Política é letal como a câmara de gás, a cadeira elétrica, a forca e a empada que matou o guarda. Gosto de reler Lima Barreto e, outro dia, reparei a distinção que ele faz entre a cultura, a economia e a política. Seu melhor personagem, Policarpo Quaresma, paga tributo às três principais expressões da atividade humana.
Na primeira delas, Policarpo descobre que o brasileiro deveria falar tupi-guarani, língua nativa, jamais o português, idioma do colonizador. Não morre por causa disso, mas cobre-se de opróbrio e de ridículo, ninguém o leva a sério.
Desiludido do fato cultural, ele se volta para a economia e torna-se fanático pela agricultura.
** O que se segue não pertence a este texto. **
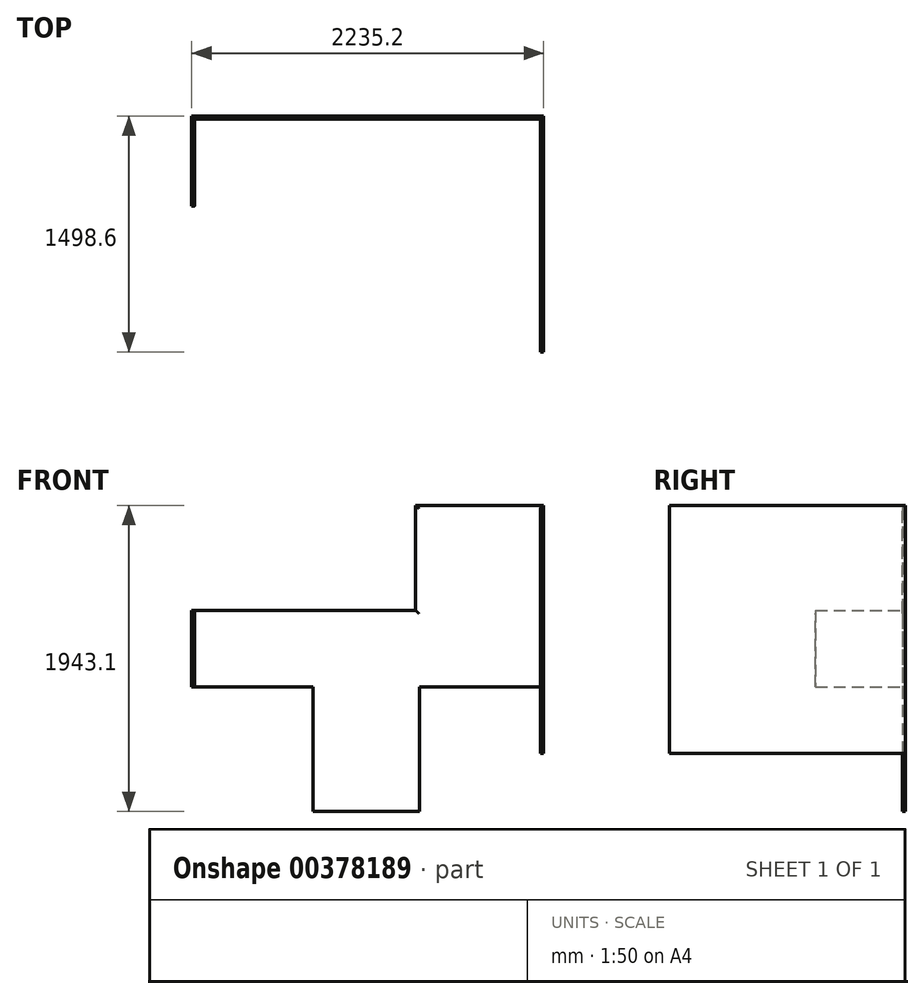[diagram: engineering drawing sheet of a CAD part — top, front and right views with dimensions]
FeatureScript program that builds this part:
annotation { "Feature Type Name" : "Feature", "Feature Type Description" : "" }
export const myFeature = defineFeature(function(context is Context, id is Id, definition is map)
    precondition{}
    {
        {
            var Q0;
            Q0=qCreatedBy(makeId("Front.planeOp"),FACE);
            var sketch = newSketch(context, id + "F0", { "sketchPlane" : qUnion([Q0])});
            skLineSegment(sketch, "E0.bottom", {"start": v(0, 0) * mm, "end": v(1422.4, 0) * mm});
            skLineSegment(sketch, "E0.top", {"start": v(0, -485.78) * mm, "end": v(1422.4, -485.78) * mm});
            skLineSegment(sketch, "E0.left", {"start": v(0, 0) * mm, "end": v(0, -485.78) * mm});
            skLineSegment(sketch, "E0.right", {"start": v(1422.4, 0) * mm, "end": v(1422.4, -485.78) * mm});
            skLineSegment(sketch, "E1.bottom", {"start": v(1422.4, -485.78) * mm, "end": v(2235.2, -485.78) * mm});
            skLineSegment(sketch, "E1.top", {"start": v(1422.4, 666.75) * mm, "end": v(2235.2, 666.75) * mm});
            skLineSegment(sketch, "E1.left", {"start": v(1422.4, -485.78) * mm, "end": v(1422.4, 666.75) * mm});
            skLineSegment(sketch, "E1.right", {"start": v(2235.2, -485.78) * mm, "end": v(2235.2, 666.75) * mm});
            skLineSegment(sketch, "E2.bottom", {"start": v(769.62, -485.78) * mm, "end": v(1447.8, -485.78) * mm});
            skLineSegment(sketch, "E2.top", {"start": v(769.62, -1276.35) * mm, "end": v(1447.8, -1276.35) * mm});
            skLineSegment(sketch, "E2.left", {"start": v(769.62, -485.78) * mm, "end": v(769.62, -1276.35) * mm});
            skLineSegment(sketch, "E2.right", {"start": v(1447.8, -485.78) * mm, "end": v(1447.8, -1276.35) * mm});
            skLineSegment(sketch, "E3.bottom", {"start": v(2235.2, -485.78) * mm, "end": v(1447.8, -485.78) * mm});
            skLineSegment(sketch, "E3.top", {"start": v(2235.2, -908.05) * mm, "end": v(1447.8, -908.05) * mm});
            skLineSegment(sketch, "E3.left", {"start": v(2235.2, -485.78) * mm, "end": v(2235.2, -908.05) * mm});
            skLineSegment(sketch, "E3.right", {"start": v(1447.8, -485.78) * mm, "end": v(1447.8, -908.05) * mm});
            skSolve(sketch);
        }
        {
            var Q0;
            {var subQ1=sQuery(id+"F0.wireOp",EDGE,"E0.bottom");Q0=makeQuery(id+"F0.imprint","IMPRINT",FACE,{"disambiguationData":[TD([[makeQuery(id+"F0.imprint","IMPRINT",EDGE,{"derivedFrom":subQ1}),-1.0]])]});}
            var Q1;
            Q1=makeQuery(id+"F0.imprint","IMPRINT",FACE,{"disambiguationData":[TD([[makeQuery(id+"F0.imprint","IMPRINT",EDGE,{"derivedFrom":sQuery(id+"F0.wireOp",EDGE,"E2.top")}),1.0]])]});
            var Q2;
            Q2=makeQuery(id+"F0.imprint","IMPRINT",FACE,{"disambiguationData":[TD([[makeQuery(id+"F0.imprint","IMPRINT",EDGE,{"derivedFrom":sQuery(id+"F0.wireOp",EDGE,"E3.bottom")}),1.0]])]});
            var Q3;
            {var subQ2=sQuery(id+"F0.wireOp",EDGE,"E1.top");Q3=makeQuery(id+"F0.imprint","IMPRINT",FACE,{"disambiguationData":[TD([[makeQuery(id+"F0.imprint","IMPRINT",EDGE,{"derivedFrom":subQ2}),-1.0]])]});}
            extrude(context, id + "F1", {"entities" : qUnion([Q0, Q1, Q2, Q3]), "depth" : 19.05 * mm});
        }
        {
            var Q0;
            Q0=makeQuery(id+"F1.opExtrude","CAP_FACE",FACE,{"disambiguationData":[OSD([sQuery(id+"F0.wireOp",EDGE,"E0.bottom"),sQuery(id+"F0.wireOp",EDGE,"E0.top"),sQuery(id+"F0.wireOp",EDGE,"E0.left"),sQuery(id+"F0.wireOp",EDGE,"E1.top"),sQuery(id+"F0.wireOp",EDGE,"E1.left"),sQuery(id+"F0.wireOp",EDGE,"E1.right"),sQuery(id+"F0.wireOp",EDGE,"E2.top"),sQuery(id+"F0.wireOp",EDGE,"E2.left"),sQuery(id+"F0.wireOp",EDGE,"E2.right"),sQuery(id+"F0.wireOp",EDGE,"E3.top"),sQuery(id+"F0.wireOp",EDGE,"E3.left")])],"isStart":true});
            var sketch = newSketch(context, id + "F2", { "sketchPlane" : qUnion([Q0])});
            skLineSegment(sketch, "E4.bottom", {"start": v(0, -485.78) * mm, "end": v(-19.05, -485.78) * mm});
            skLineSegment(sketch, "E4.top", {"start": v(0, 0) * mm, "end": v(-19.05, 0) * mm});
            skLineSegment(sketch, "E4.left", {"start": v(0, -485.78) * mm, "end": v(0, 0) * mm});
            skLineSegment(sketch, "E4.right", {"start": v(-19.05, -485.78) * mm, "end": v(-19.05, 0) * mm});
            skSolve(sketch);
        }
        {
            var Q0;
            Q0 = qSketchRegion(id + "F2", true);
            extrude(context, id + "F3", {"entities" : qUnion([Q0]), "operationType" : NewBodyOperationType.ADD, "oppositeDirection" : true, "depth" : 571.5 * mm});
        }
        {
            var Q0;
            Q0=makeQuery(id+"F1.opExtrude","CAP_FACE",FACE,{"disambiguationData":[OSD([sQuery(id+"F0.wireOp",EDGE,"E0.bottom"),sQuery(id+"F0.wireOp",EDGE,"E0.top"),sQuery(id+"F0.wireOp",EDGE,"E0.left"),sQuery(id+"F0.wireOp",EDGE,"E1.top"),sQuery(id+"F0.wireOp",EDGE,"E1.left"),sQuery(id+"F0.wireOp",EDGE,"E1.right"),sQuery(id+"F0.wireOp",EDGE,"E2.top"),sQuery(id+"F0.wireOp",EDGE,"E2.left"),sQuery(id+"F0.wireOp",EDGE,"E2.right"),sQuery(id+"F0.wireOp",EDGE,"E3.top"),sQuery(id+"F0.wireOp",EDGE,"E3.left")])],"isStart":true});
            var sketch = newSketch(context, id + "F4", { "sketchPlane" : qUnion([Q0])});
            skLineSegment(sketch, "E5.bottom", {"start": v(-2235.2, -908.05) * mm, "end": v(-2216.15, -908.05) * mm});
            skLineSegment(sketch, "E5.top", {"start": v(-2235.2, 666.75) * mm, "end": v(-2216.15, 666.75) * mm});
            skLineSegment(sketch, "E5.left", {"start": v(-2235.2, -908.05) * mm, "end": v(-2235.2, 666.75) * mm});
            skLineSegment(sketch, "E5.right", {"start": v(-2216.15, -908.05) * mm, "end": v(-2216.15, 666.75) * mm});
            skSolve(sketch);
        }
        {
            var Q0;
            Q0 = qSketchRegion(id + "F4", true);
            extrude(context, id + "F5", {"entities" : qUnion([Q0]), "operationType" : NewBodyOperationType.ADD, "oppositeDirection" : true, "depth" : 1498.6 * mm});
        }
        {
            var Q0;
            Q0=makeQuery(id+"F1.opExtrude","CAP_EDGE",EDGE,{"disambiguationData":[OSD([sQuery(id+"F0.wireOp",EDGE,"E0.bottom")])],"isStart":false});
            var Q1;
            Q1=makeQuery(id+"F1.opExtrude","CAP_EDGE",EDGE,{"disambiguationData":[OSD([sQuery(id+"F0.wireOp",EDGE,"E1.left")])],"isStart":false});
            var Q2;
            Q2=makeQuery(id+"F1.opExtrude","CAP_EDGE",EDGE,{"disambiguationData":[OSD([sQuery(id+"F0.wireOp",EDGE,"E1.top")])],"isStart":false});
            var Q3;
            Q3=makeQuery(id+"F3.opExtrude","SWEPT_EDGE",EDGE,{"disambiguationData":[OSD([sQuery(id+"F0.wireOp",EDGE,"E0.bottom"),sQuery(id+"F2.wireOp",EDGE,"E4.top"),sQuery(id+"F2.wireOp",EDGE,"E4.right")])]});
            var Q4;
            Q4=makeQuery(id+"F5.opExtrude","SWEPT_EDGE",EDGE,{"disambiguationData":[OSD([sQuery(id+"F0.wireOp",EDGE,"E1.top"),sQuery(id+"F4.wireOp",EDGE,"E5.top"),sQuery(id+"F4.wireOp",EDGE,"E5.right")])]});
            fillet(context, id + "F6", {"entities" : qUnion([Q0, Q1, Q2, Q3, Q4]), "radius" : 17.78 * mm, "tangentPropagation" : true, "allowEdgeOverflow" : false});
        }
    });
Acredita em Pero Vaz de Caminha e começa a plantar, torna-se a primeira consciência ecológica do país, mas as saúvas acabam com tudo o que sonhou e plantou.
Ridicularizado culturalmente, arruinado economicamente, ele se volta para a política, envia aquele célebre telegrama ao presidente da República pedindo "energia" e avisando "sigo já!" para se alistar nas tropas leais a Floriano Peixoto.
Dessa vez, quebrou a cara e perdeu a vida. É fuzilado. Não que a sua causa estivesse errada. Simplesmente as coisas e as causas mudaram. Como se sabe, política é como nuvem, está assim e, de repente, fica assado, sem ninguém saber direito por quê. Ele continuou o mesmo.
Oliveira Lima considerou Policarpo Quaresma o Dom Quixote nacional. Discordo. O Cavaleiro da Triste Figura enlouqueceu lendo livros de cavalaria. Policarpo não ficou louco, pelo contrário, tinha uma lucidez atroz. A loucura não era dele, mas dos outros. Dos entendidos em cultura, economia e política.
Acontece que o preço pago por ele sofreu gradual reajuste tarifário. Culturalmente, ficou desprezado. Economicamente, perdeu tudo. Politicamente, foi morto.